Now suppose you know that the series on all 10 machines experience a predictable 15-minute reporting delay. If Trigger Window is 2, the alert will never fire, because the alert check time window will always contain NO DATA, which is neither true nor false.

The solution is to increase the Trigger Window window to 15 + 2 = 17 minutes. The oldest 2 minutes in the alert check time window will have actual data values backfilled. If both of those minutes have a summarization point < 1000, the alert fires.

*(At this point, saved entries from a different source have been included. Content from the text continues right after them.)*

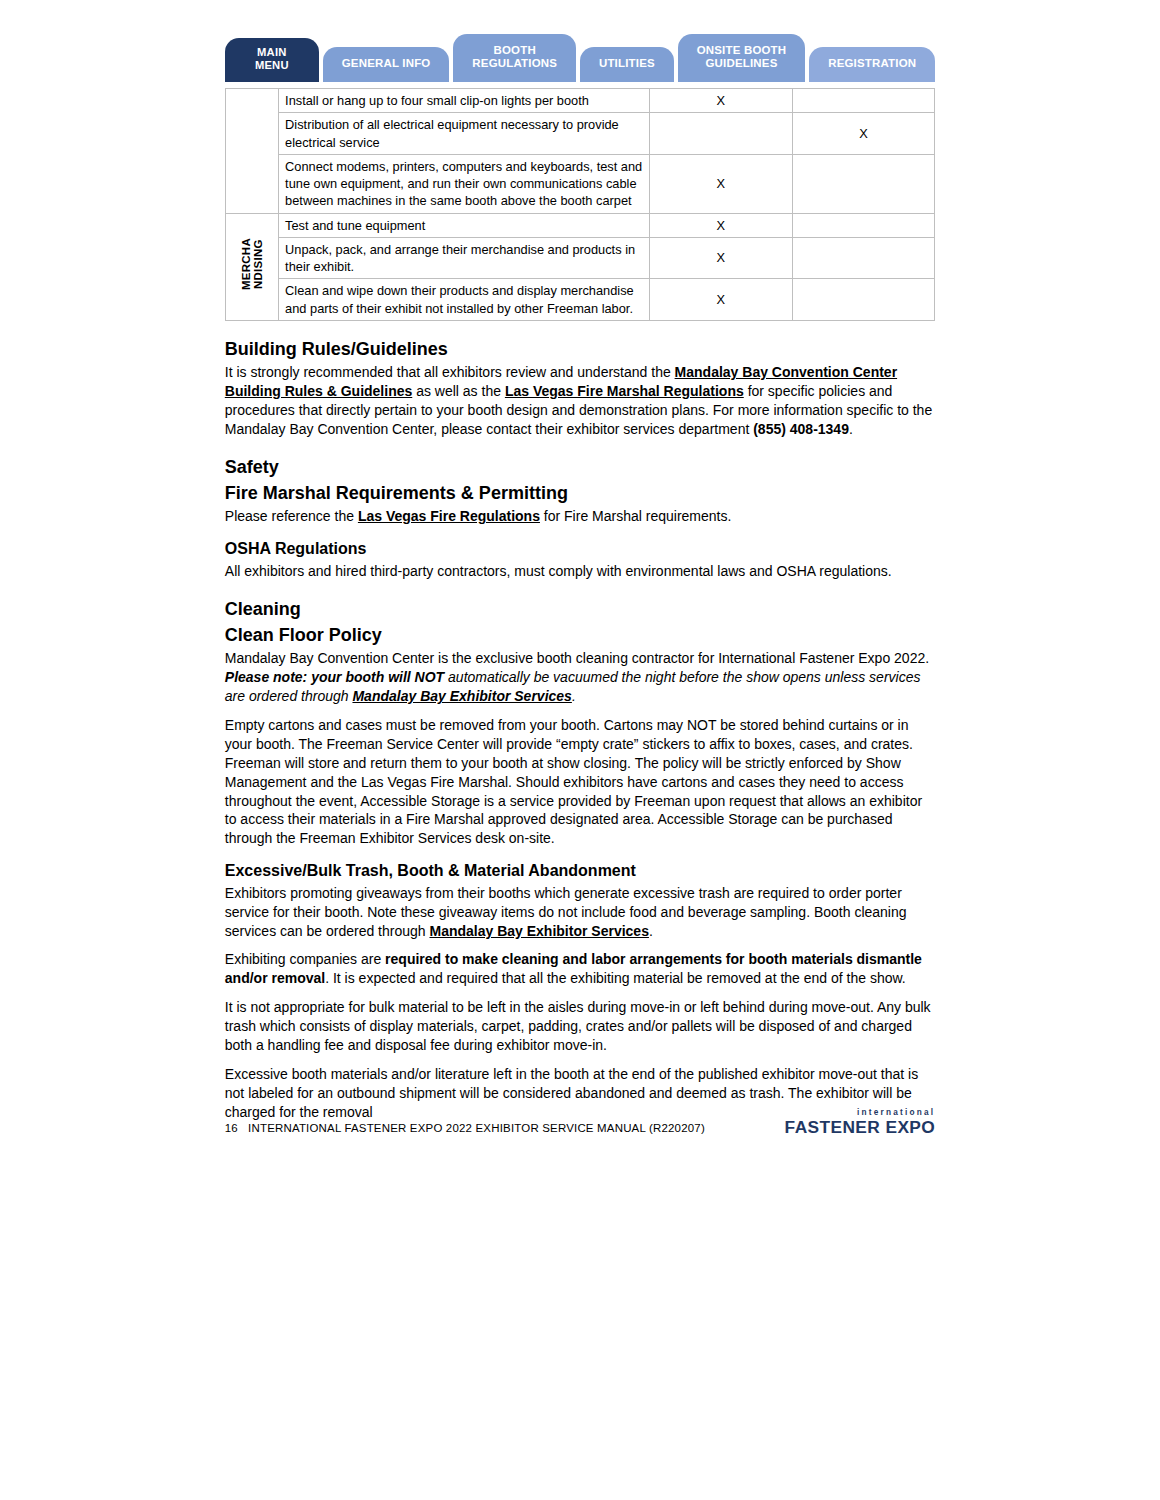MAIN
MENU
GENERAL INFO
BOOTH
REGULATIONS
UTILITIES
ONSITE BOOTH
GUIDELINES
REGISTRATION
| | Install or hang up to four small clip-on lights per booth | X | |
| Distribution of all electrical equipment necessary to provide electrical service | | X |
| Connect modems, printers, computers and keyboards, test and tune own equipment, and run their own communications cable between machines in the same booth above the booth carpet | X | |
| MERCHA NDISING | Test and tune equipment | X | |
| Unpack, pack, and arrange their merchandise and products in their exhibit. | X | |
| Clean and wipe down their products and display merchandise and parts of their exhibit not installed by other Freeman labor. | X | |
Building Rules/Guidelines
It is strongly recommended that all exhibitors review and understand the Mandalay Bay Convention Center Building Rules & Guidelines as well as the Las Vegas Fire Marshal Regulations for specific policies and procedures that directly pertain to your booth design and demonstration plans. For more information specific to the Mandalay Bay Convention Center, please contact their exhibitor services department (855) 408-1349.
Safety
Fire Marshal Requirements & Permitting
Please reference the Las Vegas Fire Regulations for Fire Marshal requirements.
OSHA Regulations
All exhibitors and hired third-party contractors, must comply with environmental laws and OSHA regulations.
Cleaning
Clean Floor Policy
Mandalay Bay Convention Center is the exclusive booth cleaning contractor for International Fastener Expo 2022. Please note: your booth will NOT automatically be vacuumed the night before the show opens unless services are ordered through Mandalay Bay Exhibitor Services.
Empty cartons and cases must be removed from your booth. Cartons may NOT be stored behind curtains or in your booth. The Freeman Service Center will provide “empty crate” stickers to affix to boxes, cases, and crates. Freeman will store and return them to your booth at show closing. The policy will be strictly enforced by Show Management and the Las Vegas Fire Marshal. Should exhibitors have cartons and cases they need to access throughout the event, Accessible Storage is a service provided by Freeman upon request that allows an exhibitor to access their materials in a Fire Marshal approved designated area. Accessible Storage can be purchased through the Freeman Exhibitor Services desk on-site.
Excessive/Bulk Trash, Booth & Material Abandonment
Exhibitors promoting giveaways from their booths which generate excessive trash are required to order porter service for their booth. Note these giveaway items do not include food and beverage sampling. Booth cleaning services can be ordered through Mandalay Bay Exhibitor Services.
Exhibiting companies are required to make cleaning and labor arrangements for booth materials dismantle and/or removal. It is expected and required that all the exhibiting material be removed at the end of the show.
It is not appropriate for bulk material to be left in the aisles during move-in or left behind during move-out. Any bulk trash which consists of display materials, carpet, padding, crates and/or pallets will be disposed of and charged both a handling fee and disposal fee during exhibitor move-in.
Excessive booth materials and/or literature left in the booth at the end of the published exhibitor move-out that is not labeled for an outbound shipment will be considered abandoned and deemed as trash. The exhibitor will be charged for the removal
16 INTERNATIONAL FASTENER EXPO 2022 EXHIBITOR SERVICE MANUAL (R220207)
international FASTENER EXPO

How Data Delays Affect Alerts

When delayed data values are temporarily absent at the time of an alert check, their absence can affect the decision to fire or resolve an alert.

Here are several ways that delayed data can affect the alert decision for any alert condition:

  • Absent values might eliminate one or more summarization data points entirely, so the alert check will see NO DATA for those minutes.
  • Absent values might affect the values of the summarization of data points in the alert check time window. When fewer actual values are present within a given minute, the resulting average for that minute might be lower than if all the expected data were present.

Here are several ways that delayed data can affect the alert decision when the alert condition uses an aggregation function:

  • The aggregation function might interpolate values in place of the expected, but absent, reported values. The results of the aggregation function might therefore be higher or lower than if all the actual data values were present.
  • The aggregation function might be prevented from interpolating values in some cases. Interpolation can occur only between 2 actual reported values. If the second such value is delayed and therefore absent, the expected interpolation might not occur in time for the alert check. The result without the interpolated value might be NO DATA, or an aggregated value that is higher or lower than if the interpolated value was present.